Daily benefit amount--Daily benefits may range from $50 to $200 or more. Before you decide on a benefit amount, check the average cost of a private room in a nursing home in your area. Do the same for home health care if your policy covers it, and remember that the plan will pay only part of the daily benefit for in-home care.
Every choice you make about your coverage will affect your premium cost.
Inflation protection--The cost of nursing home care is expected to keep increasing by at least 5% a year. Inflation protection may increase your premium and is worth every extra dollar. Without it, the value of your daily benefit can dwindle to insignificance in just a decade.
Qualifying event--LTC benefits usually are triggered by your inability to perform certain activities. Some policies make it difficult for participants to qualify. In fact, the National Association of Insurance Commissioners found that, in 2001, LTC benefits paid by carriers equaled only 35% of the premiums collected that year. So get a policy that increases your odds of qualifying for benefits--one that requires no more than two activites, one of which is bathing. You also want one that covers cognitive impairment and medical necessity.
Waiting period--With LTC, your deductible is figured in days rather than dollars. You can cut your premium by choosing a longer waiting period and paying more of the bill yourself. But take time to weigh premium savings against your increased out-of-pocket costs.
Benefit period--Shortening the benefit period may be a safer way to reduce your LTC premium. Most people older than age 65 who stay in a nursing home are there for less than five years. Statistics suggest that women stay longer than men. If you have a chronic disease or a family history of Alzheimer's, you may want to choose a lifetime benefit period. Otherwise, a four- or five-year period should cover your needs or give you time to plan for a greater financial demand.
Most people older than age 65 who stay in a nursing home are there for less than five years.
On top of these coverage issues, there are financial considerations.
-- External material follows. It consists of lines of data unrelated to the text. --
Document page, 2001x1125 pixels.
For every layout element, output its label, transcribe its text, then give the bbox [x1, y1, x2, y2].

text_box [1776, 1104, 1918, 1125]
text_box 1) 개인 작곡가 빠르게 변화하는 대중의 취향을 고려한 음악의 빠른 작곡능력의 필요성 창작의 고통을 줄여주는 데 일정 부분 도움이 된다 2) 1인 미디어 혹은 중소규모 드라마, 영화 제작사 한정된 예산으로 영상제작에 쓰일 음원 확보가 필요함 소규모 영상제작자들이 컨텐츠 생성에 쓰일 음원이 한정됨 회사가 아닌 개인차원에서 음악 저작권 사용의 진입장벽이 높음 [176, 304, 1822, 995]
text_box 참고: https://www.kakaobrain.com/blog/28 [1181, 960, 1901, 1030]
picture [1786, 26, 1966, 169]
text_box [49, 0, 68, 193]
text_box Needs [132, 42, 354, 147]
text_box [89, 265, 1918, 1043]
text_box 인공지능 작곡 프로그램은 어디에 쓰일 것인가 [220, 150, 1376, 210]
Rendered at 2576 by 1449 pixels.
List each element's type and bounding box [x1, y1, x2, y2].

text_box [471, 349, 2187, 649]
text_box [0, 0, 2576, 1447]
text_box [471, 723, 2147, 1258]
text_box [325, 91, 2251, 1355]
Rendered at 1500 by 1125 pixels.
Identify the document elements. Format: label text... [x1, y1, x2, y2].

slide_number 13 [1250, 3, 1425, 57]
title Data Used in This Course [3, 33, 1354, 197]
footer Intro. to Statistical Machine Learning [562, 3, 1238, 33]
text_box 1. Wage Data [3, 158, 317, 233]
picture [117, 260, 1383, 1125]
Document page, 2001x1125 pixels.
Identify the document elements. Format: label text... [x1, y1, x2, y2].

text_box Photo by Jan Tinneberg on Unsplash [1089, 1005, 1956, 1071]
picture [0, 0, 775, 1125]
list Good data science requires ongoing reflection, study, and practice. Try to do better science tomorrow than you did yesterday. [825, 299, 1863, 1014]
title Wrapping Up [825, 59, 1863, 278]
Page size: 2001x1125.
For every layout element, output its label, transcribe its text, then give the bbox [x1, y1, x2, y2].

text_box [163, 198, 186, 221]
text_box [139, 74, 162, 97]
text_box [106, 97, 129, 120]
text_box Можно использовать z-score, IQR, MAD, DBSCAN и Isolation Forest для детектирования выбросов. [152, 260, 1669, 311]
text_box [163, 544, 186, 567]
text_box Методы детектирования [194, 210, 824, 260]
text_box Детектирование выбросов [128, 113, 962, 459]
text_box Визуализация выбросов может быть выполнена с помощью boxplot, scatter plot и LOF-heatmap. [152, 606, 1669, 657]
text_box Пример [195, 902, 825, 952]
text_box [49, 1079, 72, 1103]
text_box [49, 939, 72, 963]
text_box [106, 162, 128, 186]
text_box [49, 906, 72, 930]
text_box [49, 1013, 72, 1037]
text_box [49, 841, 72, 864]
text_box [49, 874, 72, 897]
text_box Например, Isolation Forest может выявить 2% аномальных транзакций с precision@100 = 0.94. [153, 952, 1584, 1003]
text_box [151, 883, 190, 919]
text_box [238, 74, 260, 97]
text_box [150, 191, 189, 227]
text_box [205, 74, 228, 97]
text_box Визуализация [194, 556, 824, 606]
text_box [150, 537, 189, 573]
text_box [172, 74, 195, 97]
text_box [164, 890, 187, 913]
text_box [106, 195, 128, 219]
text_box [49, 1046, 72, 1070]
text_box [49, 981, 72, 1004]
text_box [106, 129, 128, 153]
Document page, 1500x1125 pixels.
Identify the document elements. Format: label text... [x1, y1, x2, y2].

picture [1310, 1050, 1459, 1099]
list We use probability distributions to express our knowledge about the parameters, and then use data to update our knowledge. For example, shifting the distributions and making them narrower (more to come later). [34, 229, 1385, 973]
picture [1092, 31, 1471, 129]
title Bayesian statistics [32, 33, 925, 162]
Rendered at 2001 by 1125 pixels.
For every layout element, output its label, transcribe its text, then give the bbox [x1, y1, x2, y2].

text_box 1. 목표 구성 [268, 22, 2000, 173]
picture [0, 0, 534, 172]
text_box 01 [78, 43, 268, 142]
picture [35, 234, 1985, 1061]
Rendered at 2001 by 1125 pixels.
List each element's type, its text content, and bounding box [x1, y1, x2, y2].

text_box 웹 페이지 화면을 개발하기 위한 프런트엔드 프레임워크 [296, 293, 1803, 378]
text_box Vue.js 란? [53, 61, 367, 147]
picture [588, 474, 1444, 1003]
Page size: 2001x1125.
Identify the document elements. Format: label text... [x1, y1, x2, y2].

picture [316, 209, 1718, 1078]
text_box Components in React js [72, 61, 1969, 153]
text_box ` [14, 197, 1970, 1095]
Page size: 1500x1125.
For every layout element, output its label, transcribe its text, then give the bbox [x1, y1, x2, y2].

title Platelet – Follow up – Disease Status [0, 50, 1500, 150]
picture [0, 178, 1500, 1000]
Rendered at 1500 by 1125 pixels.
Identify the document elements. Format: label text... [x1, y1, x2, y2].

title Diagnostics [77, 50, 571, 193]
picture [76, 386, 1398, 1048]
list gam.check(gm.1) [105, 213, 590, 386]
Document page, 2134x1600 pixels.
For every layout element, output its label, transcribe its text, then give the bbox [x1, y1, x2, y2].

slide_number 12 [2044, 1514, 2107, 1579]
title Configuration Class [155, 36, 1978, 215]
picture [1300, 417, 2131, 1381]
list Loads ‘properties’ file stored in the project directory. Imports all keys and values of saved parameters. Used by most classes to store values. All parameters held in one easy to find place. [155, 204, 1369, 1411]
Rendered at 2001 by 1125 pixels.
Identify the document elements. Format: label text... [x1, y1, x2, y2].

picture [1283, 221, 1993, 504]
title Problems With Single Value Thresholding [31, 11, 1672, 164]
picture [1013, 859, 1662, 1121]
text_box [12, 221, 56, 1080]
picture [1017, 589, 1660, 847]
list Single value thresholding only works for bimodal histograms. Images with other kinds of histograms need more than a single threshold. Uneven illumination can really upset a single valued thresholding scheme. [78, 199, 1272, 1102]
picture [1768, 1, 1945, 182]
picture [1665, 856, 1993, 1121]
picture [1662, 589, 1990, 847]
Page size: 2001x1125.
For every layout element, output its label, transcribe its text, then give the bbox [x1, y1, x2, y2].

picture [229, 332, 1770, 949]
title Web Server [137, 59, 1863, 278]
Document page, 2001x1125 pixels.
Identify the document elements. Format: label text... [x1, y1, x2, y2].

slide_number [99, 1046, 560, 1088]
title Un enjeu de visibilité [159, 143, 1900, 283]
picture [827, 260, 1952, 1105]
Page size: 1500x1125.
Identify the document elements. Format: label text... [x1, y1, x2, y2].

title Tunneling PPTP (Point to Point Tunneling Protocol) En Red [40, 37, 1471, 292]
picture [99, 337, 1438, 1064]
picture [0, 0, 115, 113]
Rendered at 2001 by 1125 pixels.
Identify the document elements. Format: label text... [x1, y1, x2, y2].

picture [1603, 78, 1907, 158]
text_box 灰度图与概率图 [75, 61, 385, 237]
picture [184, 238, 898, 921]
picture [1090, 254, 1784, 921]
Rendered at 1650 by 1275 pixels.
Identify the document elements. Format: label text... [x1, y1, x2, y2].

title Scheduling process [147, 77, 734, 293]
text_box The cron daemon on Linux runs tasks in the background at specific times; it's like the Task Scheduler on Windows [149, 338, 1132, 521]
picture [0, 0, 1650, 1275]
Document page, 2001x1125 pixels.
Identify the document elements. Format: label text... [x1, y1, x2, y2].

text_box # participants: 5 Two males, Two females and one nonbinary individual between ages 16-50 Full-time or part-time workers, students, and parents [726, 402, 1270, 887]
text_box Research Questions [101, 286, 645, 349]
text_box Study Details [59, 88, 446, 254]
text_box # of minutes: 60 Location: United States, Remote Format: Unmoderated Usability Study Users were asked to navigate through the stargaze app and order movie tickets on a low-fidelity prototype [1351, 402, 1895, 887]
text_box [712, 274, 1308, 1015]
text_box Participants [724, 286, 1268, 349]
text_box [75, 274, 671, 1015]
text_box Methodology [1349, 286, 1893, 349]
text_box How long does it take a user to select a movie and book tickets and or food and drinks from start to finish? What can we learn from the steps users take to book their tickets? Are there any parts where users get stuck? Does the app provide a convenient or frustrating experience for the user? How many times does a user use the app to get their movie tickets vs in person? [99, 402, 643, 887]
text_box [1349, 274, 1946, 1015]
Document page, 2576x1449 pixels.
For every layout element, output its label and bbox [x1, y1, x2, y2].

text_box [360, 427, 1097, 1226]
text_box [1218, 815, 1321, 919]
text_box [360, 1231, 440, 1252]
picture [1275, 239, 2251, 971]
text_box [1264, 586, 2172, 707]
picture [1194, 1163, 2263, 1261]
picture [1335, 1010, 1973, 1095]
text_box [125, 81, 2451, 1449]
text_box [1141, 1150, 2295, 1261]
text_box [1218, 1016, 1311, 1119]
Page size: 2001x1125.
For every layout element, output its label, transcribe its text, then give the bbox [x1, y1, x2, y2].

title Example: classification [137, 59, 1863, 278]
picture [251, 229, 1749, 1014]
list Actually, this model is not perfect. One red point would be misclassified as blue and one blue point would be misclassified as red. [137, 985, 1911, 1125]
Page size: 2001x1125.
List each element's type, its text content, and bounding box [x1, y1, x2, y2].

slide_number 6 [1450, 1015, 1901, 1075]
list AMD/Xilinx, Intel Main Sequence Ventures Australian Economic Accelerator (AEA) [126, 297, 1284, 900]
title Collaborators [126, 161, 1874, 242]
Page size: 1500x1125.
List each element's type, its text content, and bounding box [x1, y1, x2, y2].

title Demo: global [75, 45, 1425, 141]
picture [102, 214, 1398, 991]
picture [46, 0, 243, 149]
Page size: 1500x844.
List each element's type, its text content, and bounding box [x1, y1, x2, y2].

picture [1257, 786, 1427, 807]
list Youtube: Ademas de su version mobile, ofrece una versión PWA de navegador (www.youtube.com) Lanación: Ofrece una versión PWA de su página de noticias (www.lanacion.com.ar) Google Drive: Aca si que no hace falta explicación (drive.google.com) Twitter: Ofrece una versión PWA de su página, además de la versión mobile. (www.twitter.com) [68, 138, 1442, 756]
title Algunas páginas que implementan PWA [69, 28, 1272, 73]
If your net worth is less than $200,000 or more than $1.5 million, most sources agree you should pass on LTC. The same is true if you can't afford the premiums now or in the future.
As you can see, deciding about and buying long-term care insurance offers possibilities, options, and pitfalls. And most of them come with a high price tag. The best advice anyone can offer you on the subject is: Don't try to figure it out alone. Work with a fee-only financial planner whose advice will not be influenced by potential commissions.